Country/Folk

Ray Wylie Hubbard

When: Thu., Aug. 9 2012

RAY WYLIE HUBBARD For longer than you’ve been alive, original country punk Ray Wylie Hubbard has been singing about a poor West Virginia redneck who’s “not responsible for what he’s doing, because his mother made him what he is.” Hubbard’s “Up Against the Wall, Redneck Mother” may be a great barroom sing-along, but it isn’t necessarily one of his greatest songs.
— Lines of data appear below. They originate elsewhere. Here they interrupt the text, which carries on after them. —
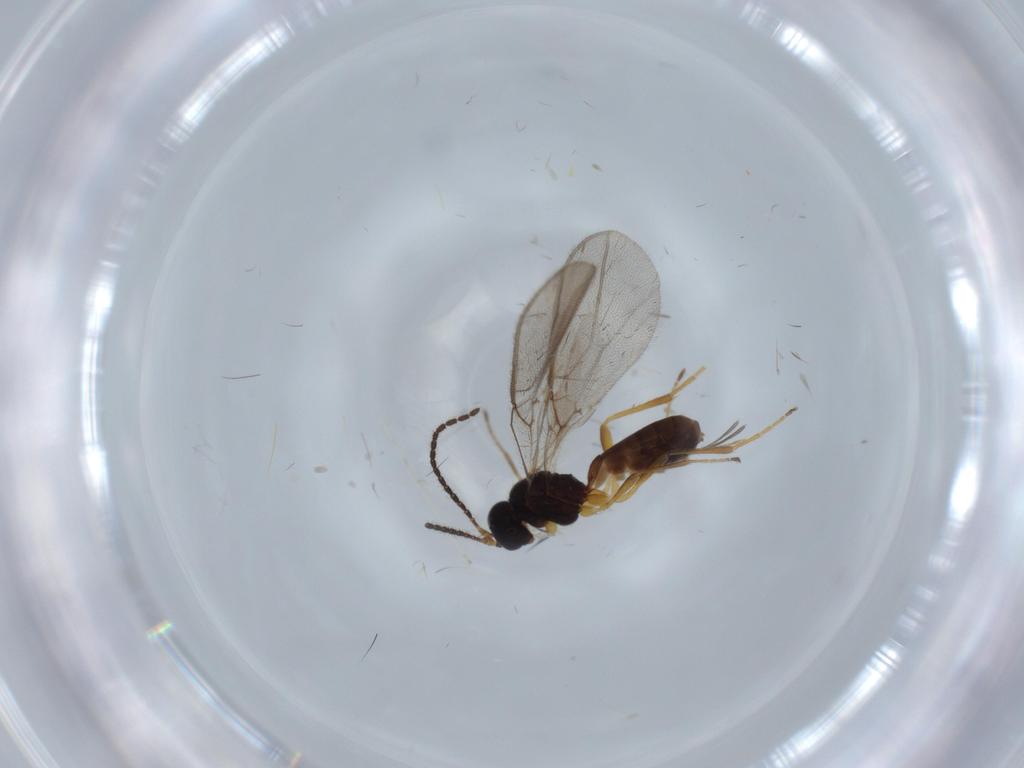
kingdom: Animalia
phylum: Arthropoda
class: Insecta
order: Hymenoptera
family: Braconidae
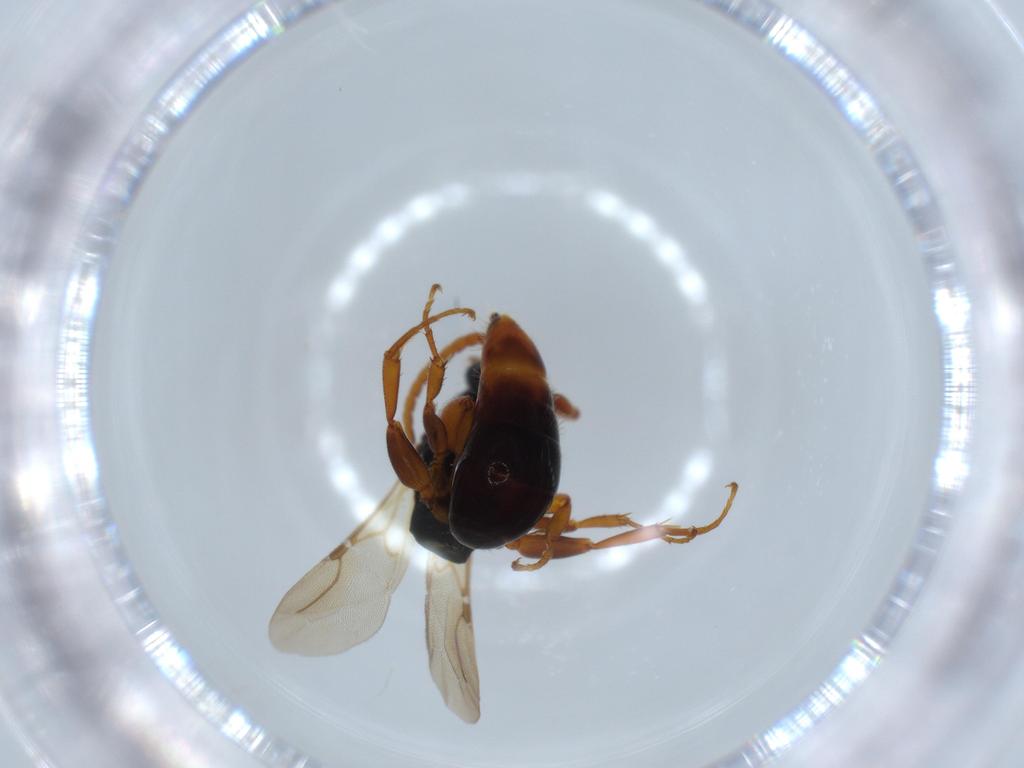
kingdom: Animalia
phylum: Arthropoda
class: Insecta
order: Hymenoptera
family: Bethylidae
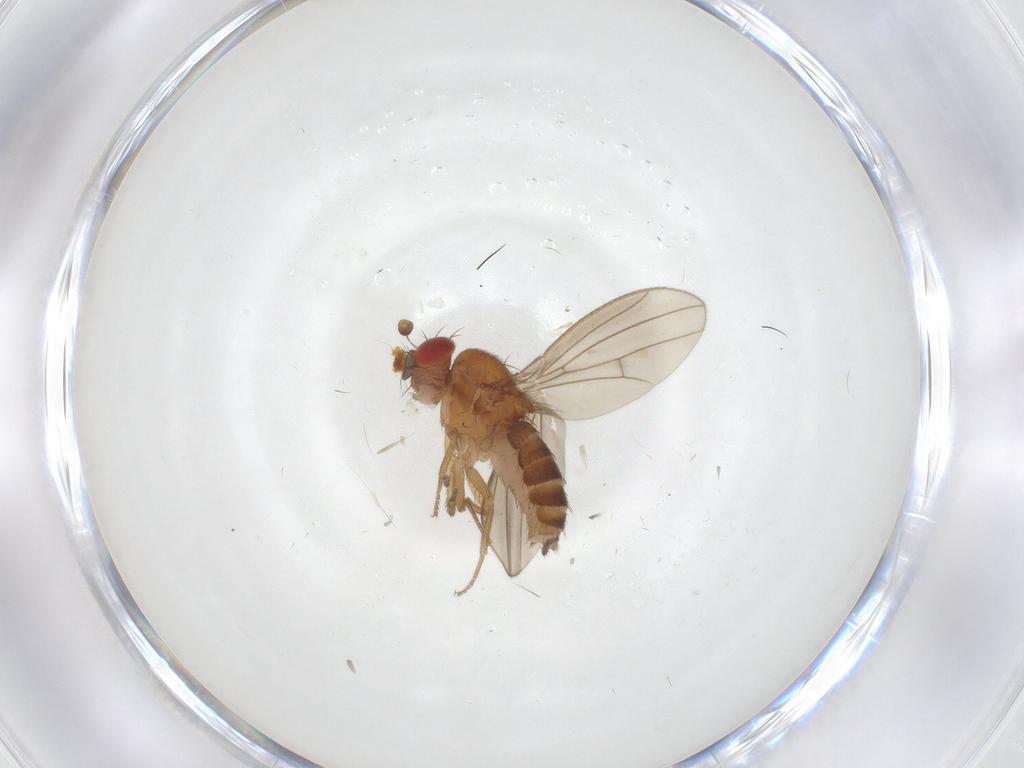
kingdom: Animalia
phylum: Arthropoda
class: Insecta
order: Diptera
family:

The 65-year-old troubadour is a storyteller of deep and wide-ranging talent who’s inspired a legion of younger fellow Texans like Hayes Carll and Ryan Bingham. Hubbard brings a grizzled wit and allegorical grandeur to the unmanageable lives of miscreants, addicts, gamblers and poets. For instance, in “Drunken Poet’s Dream,” he telescopes a lifetime of daily debauchery in a single line: “Whiskey bottles are scattered like last night’s clothes; cigarettes, papers and Oreos.” His latest, The Grifter’s Hymnal, finds one protagonist wondering how he wound up on “New Year’s Eve at the Gates of Hell.” Hubbard’s “Redneck Mothers” may not be his greatest, but there isn’t much more in life I’d like to see than this scruffy Texas outlaw, in a Charlotte bar, metaphorically throwing a bunch of greasy Tea Party “patriots” up against a wall.